Sunday, April 10, 2022

day 3

Today was much better 


    I only cried three times.  I still see Corki in  the yard and in the house.  I can still feel her presence.

    Emily came over tonight for dinner.  Julia made Ikea Swedish meatballs with gravy and lingenberry sauce.  I made air fried parmesan potatoes and it was a good meal.  I did forget a vegetable, but no one seemed to mind.

    During the talk going round the room, I said I would not mind getting another dog.

    It would not look like Corki, act like Corki, or be called Corki.  It would be an older dog, but new to us.  Jackie agrees.  Julia has to approve because there is a chance the dog would outlive us.  A slim chance, but we need to plan for all events.

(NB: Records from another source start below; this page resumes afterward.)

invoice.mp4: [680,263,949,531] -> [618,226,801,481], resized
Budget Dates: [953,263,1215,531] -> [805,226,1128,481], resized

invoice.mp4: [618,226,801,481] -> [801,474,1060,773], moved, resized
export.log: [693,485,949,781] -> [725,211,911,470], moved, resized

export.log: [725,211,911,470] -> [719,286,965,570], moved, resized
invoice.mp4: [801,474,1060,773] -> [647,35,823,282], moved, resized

    We won't start looking until summer.  I need time to heal, Jackie needs time to heal, Julia needs time to heal.  Time heals all wounds, right?

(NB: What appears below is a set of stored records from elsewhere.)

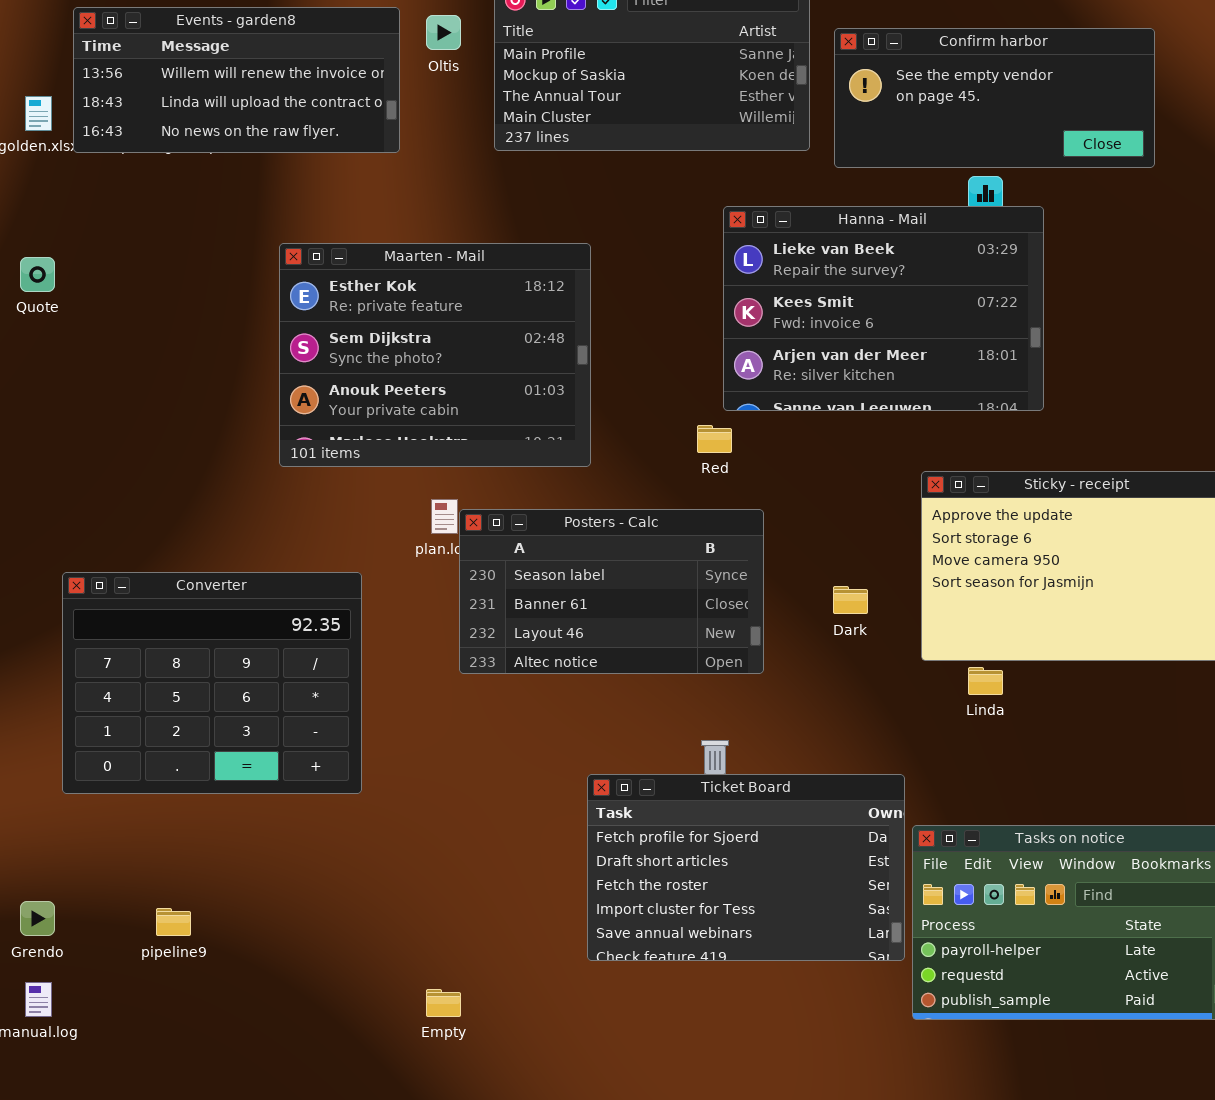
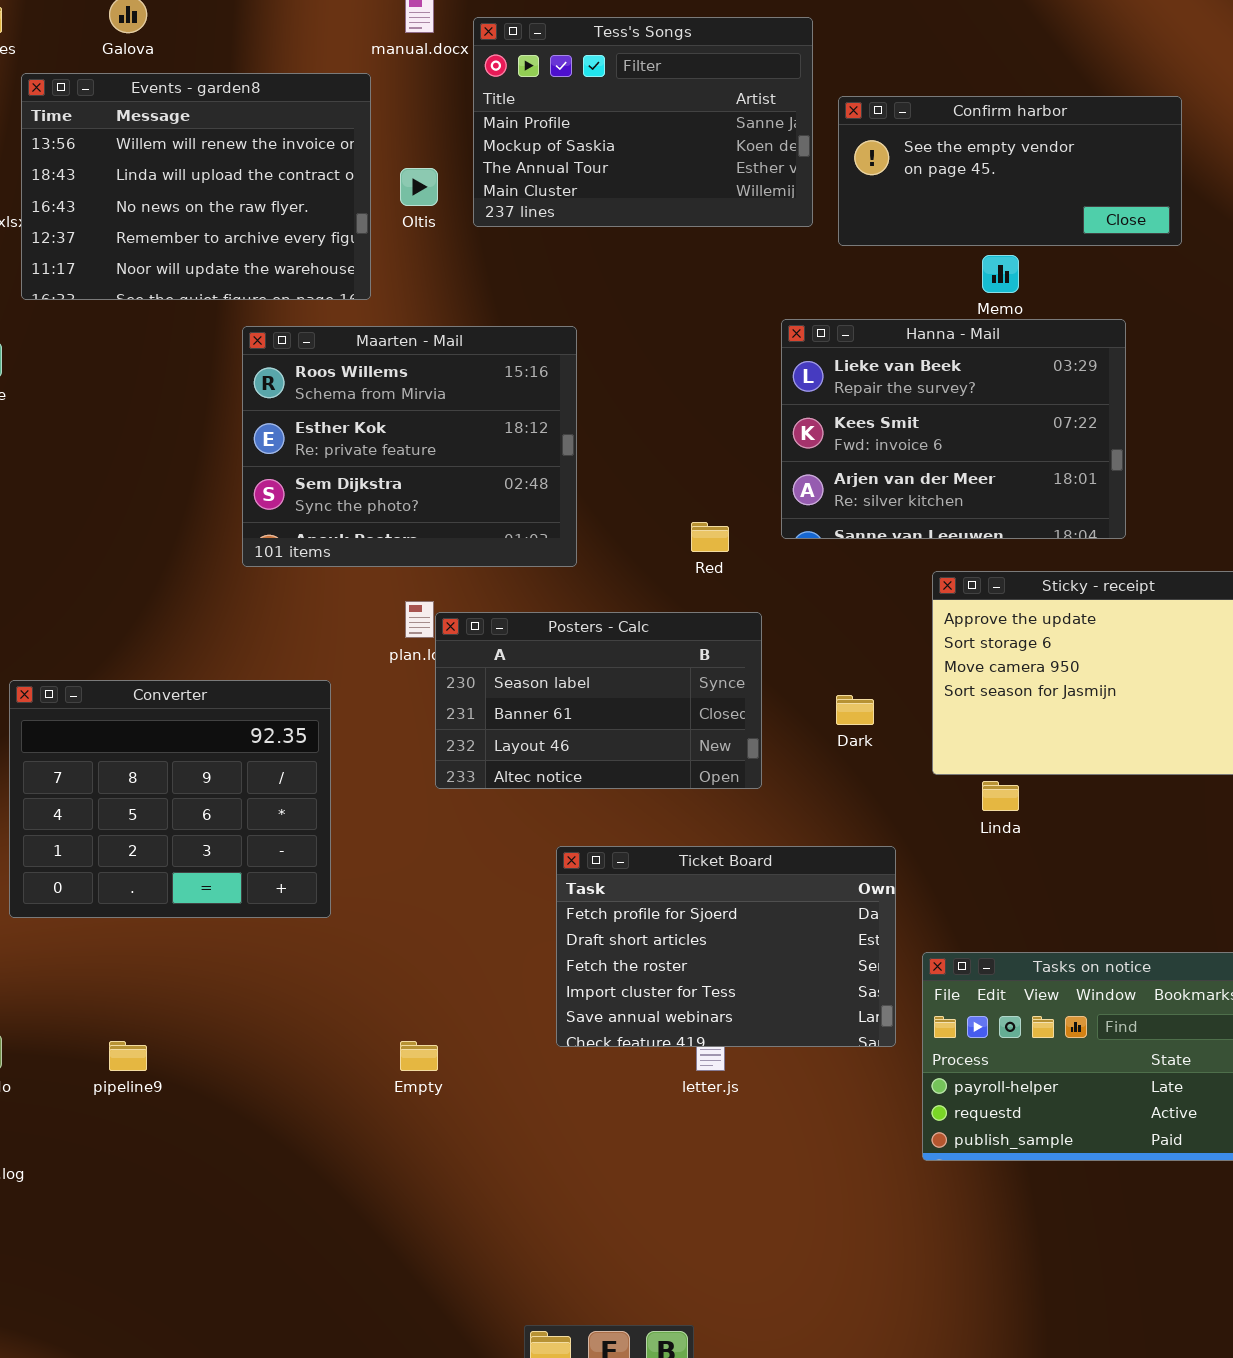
Events - garden8: [73,7,400,153] -> [21,73,371,300], resized
Oltis: [426,15,461,50] -> [400,168,438,206], moved
Hanna - Mail: [723,206,1044,411] -> [781,319,1126,539], moved
Maarten - Mail: [279,243,591,467] -> [242,326,577,567], scrolled up 1 row
Ticket Board: [587,774,905,961] -> [556,846,896,1047], moved
Empty: [426,989,461,1017] -> [400,1041,438,1071], moved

    I know in the end someone will grieve, either me, Jackie, the family, or the dog.  

    I also told everyone that when I die I will be cremated.  I want some of Corki's ashes mixed in with mine.  I left her once, I don't want to leave her again.

    To be honest, sometimes I think I am nuts.  You may too.  It seems unnatural to feel such profound grief over a dog!  But for nearly 7 years she was my pal, my confidant, my companion on neighborhood walks, my fellow Starbucks fan.  I miss her deeply.  

    Thanks to everyone who has sent their thoughts and sympathies.  It is a comfort.

Peace and Love   Prayers for Ukraine


1 comment:

  1. Terry, we have the ashes of my/our beloved dogkids and Lynne knows that I wish to be cremated and their ashes mixed with mine, too. It's a little bit of a hoot to know that they will be interred with me at the ever-so-proper columbarium at St. Mark's, Glen Ellen. And if they, if your Corki, isn't in heaven, then, it isn't really heaven is it? There is really no explaining this love, it just is. I am sad with you.